Oberlandesgericht Oldenburg
Urt. v. 20.06.1996, Az.: 10 U 20/95

Anspruch eines Verpächters auf Naturalrestitution wegen unerlaubter Aufgabe der Milcherzeugung; Kurze Verjährungsfrist für Ersatzansprüche des Verpächters wegen Veränderung oder Verschlechterung der verpachteten Sache

Bibliographie

Gericht
OLG Oldenburg
Datum
20.06.1996
Aktenzeichen
10 U 20/95
Entscheidungsform
Urteil
Referenz
WKRS 1996, 21438
Entscheidungsname
[keine Angabe]
ECLI
ECLI:DE:OLGOL:1996:0620.10U20.95.0A

Fundstelle

  • NJW-RR 1997, 48-49 (Volltext mit amtl. LS)

Amtlicher Leitsatz

Der Verpächter hat gegen den Pächter, der unerlaubt die Milcherzeugung aufgibt, hinsichtlich der verlorenen Milchquote Anspruch auf Naturalrestitution, für den die Verjährungsfr. n. § 591 b Abs. 1 BGB nicht gilt

Gründe

1

Das Vorbringen des Beklagten, ihn treffe an einem möglichen Schaden des Klägers kein Verschulden, weil er von der Landwirtschaftskammer und vom Bundesamt für Ernährung und Forstwirtschaft dahin beraten worden sei, dass er die Milchquote ohne Zustimmung des Verpächters gegen Zahlung der Milchaufgabevergütung an das Bundesamt für Ernährung und Forstwirtschaft übertragen dürfe, greift nicht durch. Richtig ist, dass im Außenverhältnis der Beklagte berechtigt war, ohne Zustimmung des Klägers die Milchproduktion aufzugeben, um auf diese Weise in den Genuss der Milchaufgabevergütung zu gelangen. Dieser Umstand ändert aber nichts daran, dass er sich intern gegenüber dem Verpächter bei einem derartigen Verhalten schadensersatzpflichtig machte. Der Beklagte trägt selbst nicht vor, dass er von der Landwirtschaftskammer oder von dritter Seite dahin beraten worden sei, dass er sich bei seinem Vorgehen nicht schadensersatzpflichtig gegenüber dem Verpächter machen würde.

■ ■ ■ ■

> _Aufgabe_
Von welchen Stellen will der Beklagte laut Lesetext beraten worden sein? Die Daten stehen in keinem Zusammenhang mit dem Lesetext.

■ ■ ■ ■

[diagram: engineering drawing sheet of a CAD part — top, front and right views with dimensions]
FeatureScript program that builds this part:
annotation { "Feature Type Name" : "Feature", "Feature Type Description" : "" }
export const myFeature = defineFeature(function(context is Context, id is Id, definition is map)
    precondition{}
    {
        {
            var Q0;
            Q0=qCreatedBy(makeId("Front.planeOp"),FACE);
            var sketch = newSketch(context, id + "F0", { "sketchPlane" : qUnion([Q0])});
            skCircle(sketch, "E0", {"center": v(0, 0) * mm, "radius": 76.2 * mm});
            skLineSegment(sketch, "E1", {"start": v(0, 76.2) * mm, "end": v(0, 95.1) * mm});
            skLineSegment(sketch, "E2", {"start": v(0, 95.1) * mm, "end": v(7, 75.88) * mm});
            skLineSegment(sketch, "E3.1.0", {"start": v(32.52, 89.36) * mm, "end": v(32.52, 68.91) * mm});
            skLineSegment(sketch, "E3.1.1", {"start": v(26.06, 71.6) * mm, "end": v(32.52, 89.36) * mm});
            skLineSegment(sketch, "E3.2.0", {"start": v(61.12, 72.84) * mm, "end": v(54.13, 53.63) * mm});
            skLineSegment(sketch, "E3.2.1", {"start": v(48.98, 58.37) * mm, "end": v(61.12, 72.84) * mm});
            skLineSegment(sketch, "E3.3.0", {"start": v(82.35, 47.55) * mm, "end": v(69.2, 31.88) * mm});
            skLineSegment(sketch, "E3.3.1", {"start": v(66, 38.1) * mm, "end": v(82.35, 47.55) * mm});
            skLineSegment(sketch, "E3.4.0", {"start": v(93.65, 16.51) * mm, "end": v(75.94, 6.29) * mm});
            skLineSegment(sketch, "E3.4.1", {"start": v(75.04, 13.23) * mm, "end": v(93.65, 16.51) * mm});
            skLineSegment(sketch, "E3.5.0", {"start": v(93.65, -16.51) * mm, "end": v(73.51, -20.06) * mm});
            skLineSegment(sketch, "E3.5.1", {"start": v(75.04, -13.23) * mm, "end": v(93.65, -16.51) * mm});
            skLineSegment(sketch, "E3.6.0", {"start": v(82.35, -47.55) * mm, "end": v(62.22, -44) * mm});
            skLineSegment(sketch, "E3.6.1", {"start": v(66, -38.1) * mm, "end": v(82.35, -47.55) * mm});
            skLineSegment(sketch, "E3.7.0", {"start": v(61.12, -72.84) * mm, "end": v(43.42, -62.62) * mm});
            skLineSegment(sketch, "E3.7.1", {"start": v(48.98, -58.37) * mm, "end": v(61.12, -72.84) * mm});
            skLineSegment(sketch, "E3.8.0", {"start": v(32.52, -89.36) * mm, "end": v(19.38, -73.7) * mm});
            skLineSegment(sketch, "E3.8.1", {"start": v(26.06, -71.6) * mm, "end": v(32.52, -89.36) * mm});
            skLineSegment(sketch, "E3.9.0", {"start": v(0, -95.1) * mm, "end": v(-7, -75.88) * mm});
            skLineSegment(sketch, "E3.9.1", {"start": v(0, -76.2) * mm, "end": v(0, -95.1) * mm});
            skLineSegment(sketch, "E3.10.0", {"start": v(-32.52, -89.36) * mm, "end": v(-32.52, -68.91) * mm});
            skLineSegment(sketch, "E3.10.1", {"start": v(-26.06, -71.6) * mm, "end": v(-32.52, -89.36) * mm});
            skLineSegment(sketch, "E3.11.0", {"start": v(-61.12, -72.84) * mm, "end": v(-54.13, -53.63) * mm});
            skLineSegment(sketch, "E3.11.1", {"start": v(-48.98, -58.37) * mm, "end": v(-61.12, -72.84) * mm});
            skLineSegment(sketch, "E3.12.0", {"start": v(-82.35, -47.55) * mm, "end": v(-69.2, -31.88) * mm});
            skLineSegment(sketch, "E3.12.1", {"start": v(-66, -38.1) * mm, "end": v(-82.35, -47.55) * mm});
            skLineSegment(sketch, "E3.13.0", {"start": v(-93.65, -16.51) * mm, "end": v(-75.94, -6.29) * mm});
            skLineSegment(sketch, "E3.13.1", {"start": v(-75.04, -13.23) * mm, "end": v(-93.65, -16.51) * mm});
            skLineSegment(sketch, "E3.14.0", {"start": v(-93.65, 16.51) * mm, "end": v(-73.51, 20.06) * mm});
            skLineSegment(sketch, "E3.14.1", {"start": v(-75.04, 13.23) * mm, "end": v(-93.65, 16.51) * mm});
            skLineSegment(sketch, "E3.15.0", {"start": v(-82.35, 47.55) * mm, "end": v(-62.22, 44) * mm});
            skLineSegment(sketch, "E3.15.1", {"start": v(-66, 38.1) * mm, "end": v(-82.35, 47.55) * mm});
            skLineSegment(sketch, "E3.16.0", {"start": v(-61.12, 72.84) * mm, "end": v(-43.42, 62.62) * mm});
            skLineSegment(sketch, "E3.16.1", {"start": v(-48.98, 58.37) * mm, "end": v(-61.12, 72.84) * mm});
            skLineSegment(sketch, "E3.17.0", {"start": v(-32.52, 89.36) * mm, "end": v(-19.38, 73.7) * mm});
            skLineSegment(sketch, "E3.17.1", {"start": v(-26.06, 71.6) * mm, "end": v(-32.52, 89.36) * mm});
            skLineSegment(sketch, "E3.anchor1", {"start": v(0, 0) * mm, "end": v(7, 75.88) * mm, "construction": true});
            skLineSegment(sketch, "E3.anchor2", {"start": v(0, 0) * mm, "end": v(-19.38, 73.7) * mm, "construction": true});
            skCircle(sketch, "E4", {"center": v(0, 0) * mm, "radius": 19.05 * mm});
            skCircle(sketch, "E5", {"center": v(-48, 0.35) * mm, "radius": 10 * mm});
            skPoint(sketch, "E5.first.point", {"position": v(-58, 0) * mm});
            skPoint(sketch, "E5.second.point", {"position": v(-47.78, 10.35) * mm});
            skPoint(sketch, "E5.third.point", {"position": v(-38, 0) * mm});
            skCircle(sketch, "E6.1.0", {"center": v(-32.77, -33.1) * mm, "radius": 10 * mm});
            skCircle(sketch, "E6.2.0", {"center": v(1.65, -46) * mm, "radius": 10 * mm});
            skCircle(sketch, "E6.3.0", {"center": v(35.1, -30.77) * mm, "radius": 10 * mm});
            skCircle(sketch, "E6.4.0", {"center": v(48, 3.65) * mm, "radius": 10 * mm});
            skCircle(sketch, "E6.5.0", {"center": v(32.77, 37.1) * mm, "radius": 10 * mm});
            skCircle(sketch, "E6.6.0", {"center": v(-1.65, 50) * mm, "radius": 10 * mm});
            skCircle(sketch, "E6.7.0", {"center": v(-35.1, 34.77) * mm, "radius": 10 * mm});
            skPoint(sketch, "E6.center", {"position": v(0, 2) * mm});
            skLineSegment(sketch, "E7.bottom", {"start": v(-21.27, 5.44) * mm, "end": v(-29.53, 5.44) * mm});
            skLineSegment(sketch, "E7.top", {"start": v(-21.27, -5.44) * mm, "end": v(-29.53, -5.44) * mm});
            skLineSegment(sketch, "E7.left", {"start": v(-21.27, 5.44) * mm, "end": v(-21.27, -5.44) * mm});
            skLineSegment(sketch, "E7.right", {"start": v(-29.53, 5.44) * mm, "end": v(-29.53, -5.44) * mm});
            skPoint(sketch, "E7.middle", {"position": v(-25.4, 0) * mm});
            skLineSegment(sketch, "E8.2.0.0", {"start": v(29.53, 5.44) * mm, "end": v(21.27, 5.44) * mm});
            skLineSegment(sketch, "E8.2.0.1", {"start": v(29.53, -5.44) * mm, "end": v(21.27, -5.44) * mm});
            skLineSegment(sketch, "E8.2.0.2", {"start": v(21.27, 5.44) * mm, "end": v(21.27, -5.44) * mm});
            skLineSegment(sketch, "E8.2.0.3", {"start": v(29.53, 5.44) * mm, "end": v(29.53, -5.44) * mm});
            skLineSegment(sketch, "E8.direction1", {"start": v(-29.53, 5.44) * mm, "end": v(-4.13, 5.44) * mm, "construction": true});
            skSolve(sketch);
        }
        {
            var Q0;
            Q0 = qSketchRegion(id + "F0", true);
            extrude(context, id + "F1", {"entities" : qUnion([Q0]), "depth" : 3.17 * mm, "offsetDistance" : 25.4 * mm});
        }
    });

■ ■ ■ ■

> _Lösung_
Von der Landwirtschaftskammer und vom Bundesamt für Ernährung und Forstwirtschaft.